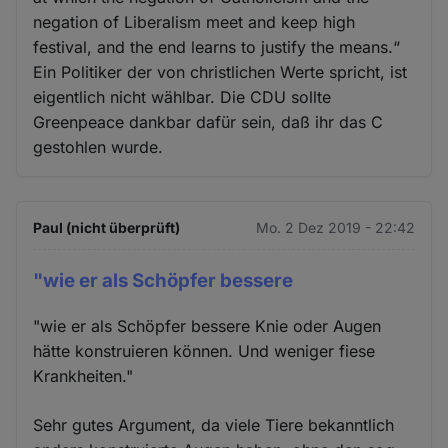
negation of Liberalism meet and keep high
festival, and the end learns to justify the means.“
Ein Politiker der von christlichen Werte spricht, ist
eigentlich nicht wählbar. Die CDU sollte
Greenpeace dankbar dafür sein, daß ihr das C
gestohlen wurde.
Paul (nicht überprüft)
Mo. 2 Dez 2019 - 22:42
"wie er als Schöpfer bessere
"wie er als Schöpfer bessere Knie oder Augen
hätte konstruieren können. Und weniger fiese
Krankheiten."
Sehr gutes Argument, da viele Tiere bekanntlich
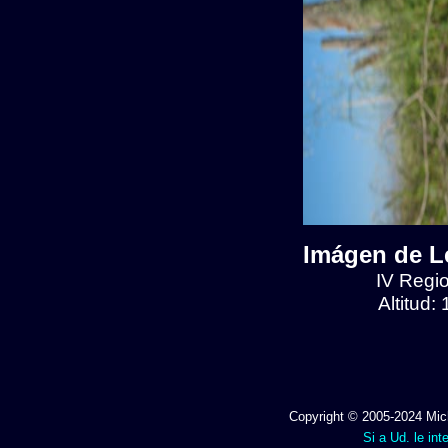
Imágen de Le
IV Regio
Altitud:
Copyright © 2005-2024 Mich
Si a Ud. le int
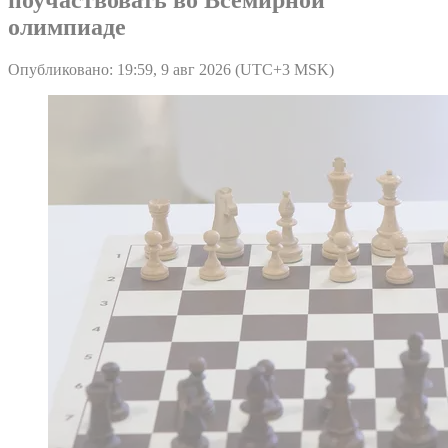
олимпиаде
Опубликовано: 19:59, 9 авг 2026 (UTC+3 MSK)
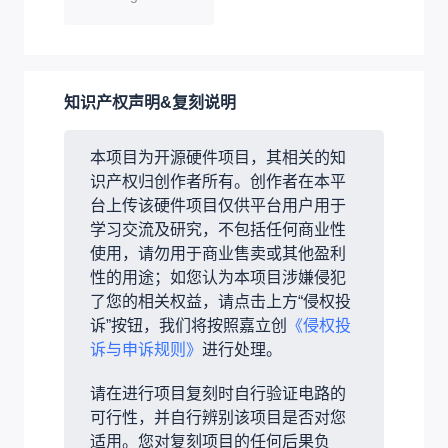
知识产权声明&复刻说明
本项目为开源硬件项目，其相关的知
识产权归创作者所有。创作者在本平
台上传该硬件项目仅供平台用户用于
学习交流及研究，不包括任何商业性
使用，请勿用于商业售卖或其他盈利
性的用途；如您认为本项目涉嫌侵犯
了您的相关权益，请点击上方“侵权投
诉”按钮，我们将按照嘉立创
《侵权投
诉与申诉规则》
进行处理。
请在进行项目复刻时自行验证电路的
可行性，并自行辨别该项目是否对您
适用。您对复刻项目的任何后果负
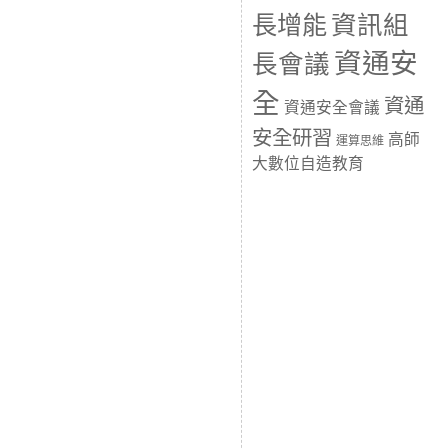
長增能
資訊組
資通安
長會議
全
資通
資通安全會議
安全研習
高師
運算思維
大數位自造教育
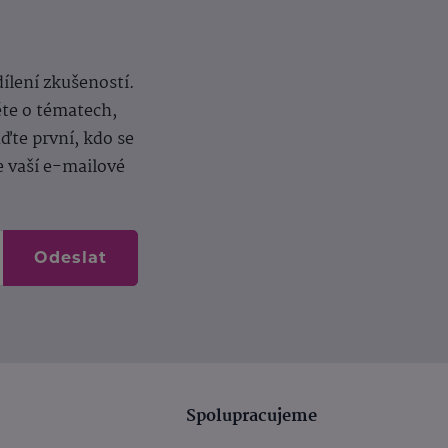
dílení zkušeností.
ěte o tématech,
te první, kdo se
e vaší e-mailové
Odeslat
Spolupracujeme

----------

The records above must be printed exactly; the pictures stay out.

negation of Liberalism meet and keep high
festival, and the end learns to justify the means.“
Ein Politiker der von christlichen Werte spricht, ist
eigentlich nicht wählbar. Die CDU sollte
Greenpeace dankbar dafür sein, daß ihr das C
gestohlen wurde.
Paul (nicht überprüft)
Mo. 2 Dez 2019 - 22:42
"wie er als Schöpfer bessere
"wie er als Schöpfer bessere Knie oder Augen
hätte konstruieren können. Und weniger fiese
Krankheiten."
Sehr gutes Argument, da viele Tiere bekanntlich
Imágen de Le
IV Regio
Altitud:
Copyright © 2005-2024 Mich
Si a Ud. le int
олимпиаде
Опубликовано: 19:59, 9 авг 2026 (UTC+3 MSK)
知识产权声明&复刻说明
本项目为开源硬件项目，其相关的知
识产权归创作者所有。创作者在本平
台上传该硬件项目仅供平台用户用于
学习交流及研究，不包括任何商业性
使用，请勿用于商业售卖或其他盈利
性的用途；如您认为本项目涉嫌侵犯
了您的相关权益，请点击上方“侵权投
诉”按钮，我们将按照嘉立创
《侵权投
诉与申诉规则》
进行处理。
请在进行项目复刻时自行验证电路的
可行性，并自行辨别该项目是否对您
适用。您对复刻项目的任何后果负
長增能
資訊組
資通安
長會議
全
資通
資通安全會議
安全研習
高師
運算思維
大數位自造教育
dílení zkušeností.
ěte o tématech,
te první, kdo se
e vaší e-mailové
Odeslat
Spolupracujeme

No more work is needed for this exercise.